Health and safety inspectors with extensive experience can work for specialist consultancies in areas such as construction health and safety, stress management and safe working at heights. These roles involve consulting with businesses regarding their legal duties and helping them maintain good health and safety standards by carrying out audits, conducting site inspections and providing training.
Health and safety professionals can also be found in the manufacturing, construction, logistics and utilities industries, although job titles and functions may vary.
Look for job vacancies at:
- Civil Service Job Search
- Health and Safety Executive (HSE)
- Local Government Jobs
- Safety and Health Practitioner (SHP)
- Specialist journals of the industry in which you are interested.
- Local and national press.
Vacancies are also handled by specialist recruitment agencies, such as Principal People.
The HSE provides a clearly defined training route. New entrants complete the Regulators' Training Programme (RTP), which lasts for two years and leads to a Diploma in Regulatory Health and Safety. Practical training is conducted on the job. Attendance at appropriate discipline conferences and training events will also be expected.
Traineeships are advertised, usually in twice-yearly blocks, see the HSE for more details.
Trainee inspectors within the HSE are appointed to one of the area offices around the UK. Each office has a number of specialist industry groups and trainees normally gain experience in several of these over the two-year training period.
Trainees initially accompany and observe experienced inspectors before carrying out supervised site visits themselves. With experience, trainees become involved in a national interest group responsible for a particular industry throughout the UK.
During this time, trainees develop a wide range of contacts, including:
- safety officers;
- senior company managers;
- trade union representatives;
- the staff of health and safety bodies.
Health and safety inspectors within local authorities usually undergo a similar period of training involving placements within various departments and shadowing experienced staff. As well as on-the-job training, they attend short, external courses in specific areas such as noise control and product recognition.
Some authorities encourage health and safety staff to work towards a postgraduate qualification such as an MSc in Health and Safety.
The chartered organisation for health and safety professionals is the Institution of Occupational Safety and Health (IOSH). It offers training, qualifications and events for its members.
Irrespective of the setting, all inspectors attend courses in order to update their knowledge on new developments in health and safety. They are expected to acquire and develop a good understanding of legal and technical matters.
New recruits within the HSE join as trainee inspectors of health and safety in the Field Operations Directorate (FOD). Subject to satisfactory completion of the two-year training programme, it is then possible to be promoted to principal inspector or above.
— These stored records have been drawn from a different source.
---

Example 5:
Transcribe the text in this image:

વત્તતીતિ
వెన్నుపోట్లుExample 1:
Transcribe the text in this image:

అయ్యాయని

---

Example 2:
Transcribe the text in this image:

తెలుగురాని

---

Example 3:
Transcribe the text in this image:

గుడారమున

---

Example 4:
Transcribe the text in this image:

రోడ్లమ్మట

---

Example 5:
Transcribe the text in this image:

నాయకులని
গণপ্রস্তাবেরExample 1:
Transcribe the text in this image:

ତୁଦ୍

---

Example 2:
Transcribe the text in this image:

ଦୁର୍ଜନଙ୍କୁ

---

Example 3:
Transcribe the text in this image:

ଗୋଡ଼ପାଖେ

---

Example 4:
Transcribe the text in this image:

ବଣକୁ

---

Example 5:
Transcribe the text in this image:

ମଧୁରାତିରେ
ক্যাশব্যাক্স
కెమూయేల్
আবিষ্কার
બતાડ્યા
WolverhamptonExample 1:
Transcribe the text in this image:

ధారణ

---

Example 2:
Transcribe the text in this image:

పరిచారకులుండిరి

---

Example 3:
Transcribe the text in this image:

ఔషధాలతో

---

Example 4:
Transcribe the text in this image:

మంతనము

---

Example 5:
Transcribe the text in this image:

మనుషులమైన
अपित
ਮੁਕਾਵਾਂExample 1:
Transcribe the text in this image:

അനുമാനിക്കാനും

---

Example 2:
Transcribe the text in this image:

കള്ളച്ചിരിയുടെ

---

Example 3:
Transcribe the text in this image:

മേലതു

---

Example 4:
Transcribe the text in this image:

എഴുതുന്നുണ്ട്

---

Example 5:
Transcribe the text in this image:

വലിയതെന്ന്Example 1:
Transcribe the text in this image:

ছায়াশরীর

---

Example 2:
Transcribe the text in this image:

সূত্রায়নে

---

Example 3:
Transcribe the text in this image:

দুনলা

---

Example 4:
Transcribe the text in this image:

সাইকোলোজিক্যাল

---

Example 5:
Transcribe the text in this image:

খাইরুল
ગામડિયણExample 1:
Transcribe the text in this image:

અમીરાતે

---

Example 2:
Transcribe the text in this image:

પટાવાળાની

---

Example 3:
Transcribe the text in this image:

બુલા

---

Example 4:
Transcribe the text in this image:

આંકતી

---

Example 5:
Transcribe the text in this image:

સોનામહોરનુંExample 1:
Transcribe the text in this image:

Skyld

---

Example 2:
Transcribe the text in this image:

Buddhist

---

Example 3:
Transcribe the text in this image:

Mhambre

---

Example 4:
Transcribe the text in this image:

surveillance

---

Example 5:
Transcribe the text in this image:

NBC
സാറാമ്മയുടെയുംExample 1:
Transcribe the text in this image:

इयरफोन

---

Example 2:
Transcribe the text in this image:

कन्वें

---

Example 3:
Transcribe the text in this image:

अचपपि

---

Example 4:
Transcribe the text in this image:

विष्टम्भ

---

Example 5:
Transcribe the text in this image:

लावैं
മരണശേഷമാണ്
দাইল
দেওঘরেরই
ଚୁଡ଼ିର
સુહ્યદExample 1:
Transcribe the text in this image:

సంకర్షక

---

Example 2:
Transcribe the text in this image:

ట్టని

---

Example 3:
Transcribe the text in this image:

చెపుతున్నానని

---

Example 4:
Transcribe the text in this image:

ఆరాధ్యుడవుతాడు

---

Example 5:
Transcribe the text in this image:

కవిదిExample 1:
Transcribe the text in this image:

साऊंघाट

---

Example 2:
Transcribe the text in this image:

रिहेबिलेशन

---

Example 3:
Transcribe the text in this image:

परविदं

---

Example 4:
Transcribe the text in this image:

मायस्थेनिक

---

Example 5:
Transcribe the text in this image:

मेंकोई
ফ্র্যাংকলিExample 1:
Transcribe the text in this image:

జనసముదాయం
As your career develops, it may be necessary to change location to take on increased responsibility, take a different post within the HSE or take a secondment to another part of the Civil Service.
It is usual to consolidate experience with a range of industry groups, staying three to five years with each group.
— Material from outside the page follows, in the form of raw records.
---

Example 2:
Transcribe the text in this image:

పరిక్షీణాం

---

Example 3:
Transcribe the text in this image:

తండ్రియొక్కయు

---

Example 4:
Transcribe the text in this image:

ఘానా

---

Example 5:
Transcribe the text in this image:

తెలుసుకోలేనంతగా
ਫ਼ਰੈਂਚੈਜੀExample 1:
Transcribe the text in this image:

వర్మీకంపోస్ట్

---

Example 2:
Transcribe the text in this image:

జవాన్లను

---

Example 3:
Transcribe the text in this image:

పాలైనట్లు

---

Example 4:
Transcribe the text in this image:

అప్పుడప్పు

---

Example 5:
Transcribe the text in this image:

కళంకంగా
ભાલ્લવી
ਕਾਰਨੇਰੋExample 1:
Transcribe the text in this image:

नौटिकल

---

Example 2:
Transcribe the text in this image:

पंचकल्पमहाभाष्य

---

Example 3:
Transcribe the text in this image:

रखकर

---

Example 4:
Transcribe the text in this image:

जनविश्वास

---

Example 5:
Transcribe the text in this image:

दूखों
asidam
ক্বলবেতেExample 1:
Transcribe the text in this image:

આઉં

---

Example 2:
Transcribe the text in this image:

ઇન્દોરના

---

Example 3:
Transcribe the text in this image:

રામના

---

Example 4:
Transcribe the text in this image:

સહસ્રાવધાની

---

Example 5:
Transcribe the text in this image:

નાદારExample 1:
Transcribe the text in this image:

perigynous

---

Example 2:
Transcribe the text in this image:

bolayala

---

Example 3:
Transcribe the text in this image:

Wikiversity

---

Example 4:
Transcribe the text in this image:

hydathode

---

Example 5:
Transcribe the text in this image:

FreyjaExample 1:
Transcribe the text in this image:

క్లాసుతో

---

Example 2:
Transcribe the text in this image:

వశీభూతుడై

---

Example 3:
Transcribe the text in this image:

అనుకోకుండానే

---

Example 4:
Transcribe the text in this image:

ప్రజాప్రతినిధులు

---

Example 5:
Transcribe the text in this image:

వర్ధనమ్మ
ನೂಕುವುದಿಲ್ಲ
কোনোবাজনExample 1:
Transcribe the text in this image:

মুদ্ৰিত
The next step to principal inspector is dependent on vacancies further up the hierarchy; applicants compete for a limited number of posts. There is considerable variation in the age and length of service of those who are successful.
Promotion to senior management comes only after wide and substantial experience. Inspectors may transfer to other branches of the HSE to undertake policy work, for example.
After considerable experience, a very small number move to posts in consultancy work, lecturing or as safety officers in industry.
Being prepared to move into a managerial post or sidestep into a similar role in a different sector can open up additional career development opportunities.